In questo studio, in particolare, effettuato su cellule provenienti da aborti spontanei di feti, in parte caratterizzati da trisomia 21 e in parte sani, cioè privi di alterazioni cromosomiche, è stato dimostrato
che la polidatina è in grado di riattivare l'attività bioenergetica dei mitocondri riducendo la produzione eccessiva di radicali dell'ossigeno e che può, inoltre, prevenire i danni al DNA e l’invecchiamento
cellulare causati da stress ossidativo indotto con stimoli esterni: questa attività di prevenzione dal danno ossidativo avviene sia nelle cellule con sindrome di Down, sia in quelle sane. “La polidatina, polifenolo estratto dalla pianta Polygonum cuspidatum da secoli usata nella medicina tradizionale asiatica, è al centro dei nostri studi da tempo, essendo già note le sue proprietà antinfiammatorie e antiossidanti: aiuta, cioè, a proteggere le cellule dai danni causati dai radicali liberi, molecole instabili che accelerano l’invecchiamento e le malattie”, afferma Rosa Anna Vacca (Cnr-Ibiom). “L’idea è quella di utilizzarla come integratore alimentare per gestire alcuni dei sintomi della sindrome di Down, da somministrare già nella primissima infanzia. Benchè siano diversi i composti naturali di origine vegetale che oggi vengono proposti nel trattamento della patologia, siamo convinti che la polidatina possa diventare un candidato ideale per applicazioni cliniche future legate alla prevenzione dei disturbi associati alla sindrome: ha, infatti, dimostrato di non avere effetti tossici collaterali, e in più è stabile, idrosolubile, e si distribuisce meglio nel nostro corpo. Inoltre, è un precursore del resveratrolo, un altro composto naturale noto per i suoi effetti benefici in particolare come coadiuvante nel trattamento di malattie neurologiche”.
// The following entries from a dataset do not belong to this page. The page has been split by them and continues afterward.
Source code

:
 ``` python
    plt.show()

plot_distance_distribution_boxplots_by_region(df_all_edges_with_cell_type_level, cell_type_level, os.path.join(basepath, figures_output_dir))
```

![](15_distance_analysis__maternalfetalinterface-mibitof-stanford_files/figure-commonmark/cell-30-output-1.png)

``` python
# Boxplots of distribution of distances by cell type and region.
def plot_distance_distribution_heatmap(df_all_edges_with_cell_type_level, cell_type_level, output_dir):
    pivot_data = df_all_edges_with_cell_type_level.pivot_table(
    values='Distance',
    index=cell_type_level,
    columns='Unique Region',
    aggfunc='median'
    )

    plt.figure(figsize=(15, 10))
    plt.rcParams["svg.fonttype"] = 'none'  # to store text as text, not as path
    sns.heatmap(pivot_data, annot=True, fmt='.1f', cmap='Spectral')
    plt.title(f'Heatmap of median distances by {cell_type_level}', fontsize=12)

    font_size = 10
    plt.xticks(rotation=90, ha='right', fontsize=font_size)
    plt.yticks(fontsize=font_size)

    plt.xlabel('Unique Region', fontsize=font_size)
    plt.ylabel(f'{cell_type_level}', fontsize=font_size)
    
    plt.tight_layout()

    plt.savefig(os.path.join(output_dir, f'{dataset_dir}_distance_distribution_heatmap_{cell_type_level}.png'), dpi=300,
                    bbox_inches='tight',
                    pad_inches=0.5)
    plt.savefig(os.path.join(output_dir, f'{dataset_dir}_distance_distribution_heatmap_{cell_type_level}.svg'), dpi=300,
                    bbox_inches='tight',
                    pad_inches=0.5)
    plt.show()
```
Alla ricerca ha preso parte anche l’Istituto di farmacologia traslazionale del Cnr Roma (Cnr-Ift) con Giampietro Ravagnan: lo studio di questa molecola, infatti, ha portato già in anni precedenti a diversi brevetti internazionali depositati dal Cnr-Ift. Aggiunge Apollonia Tullo del Cnr-Ibiom: “Grazie a questa ricerca abbiamo compreso anche un altro, importante, meccanismo d'azione della polidatina: è in grado di “abbassare” i livelli di miR-155, una piccola molecola di RNA (microRNA) che “bersaglia” geni coinvolti in aspetti fondamentali delle funzioni mitocondriali, come la bioenergetica mitocondriale, il controllo della qualità dei mitocondri e la loro formazione. In pratica, avviamo rivelato che quando il livello di miR-155 è troppo alto - come nel caso della sindrome di Down, perché espresso dal cromosoma 21 che è in triplice copia- la polidatina riesce ad “abbassarlo”, riportandolo a valori normali, e contribuendo a riattivare questi geni importanti, che preservano le funzioni mitocondriali e cellulari.
Un aspetto, quest’ultimo, concludono le ricercatrici, che rafforza l’idea che la polidatina possa diventare un candidato ideale per applicazioni cliniche future nella prevenzione di patologie associate alla sindrome di Down: proprio il malfunzionamento del miR-155, infatti, è associato ad alcuni tipi di leucemie acute che insorgono frequentemente nei bambini con la sindrome. In prospettiva, il nostro approccio potrà migliorare la qualità di vita delle persone affette da tale patologia.
La ricerca è stato finanziata nell’ambito del progetto del Cnr “NUTRAGE, Nutrizione, Alimentazione & Invecchiamento Attivo”.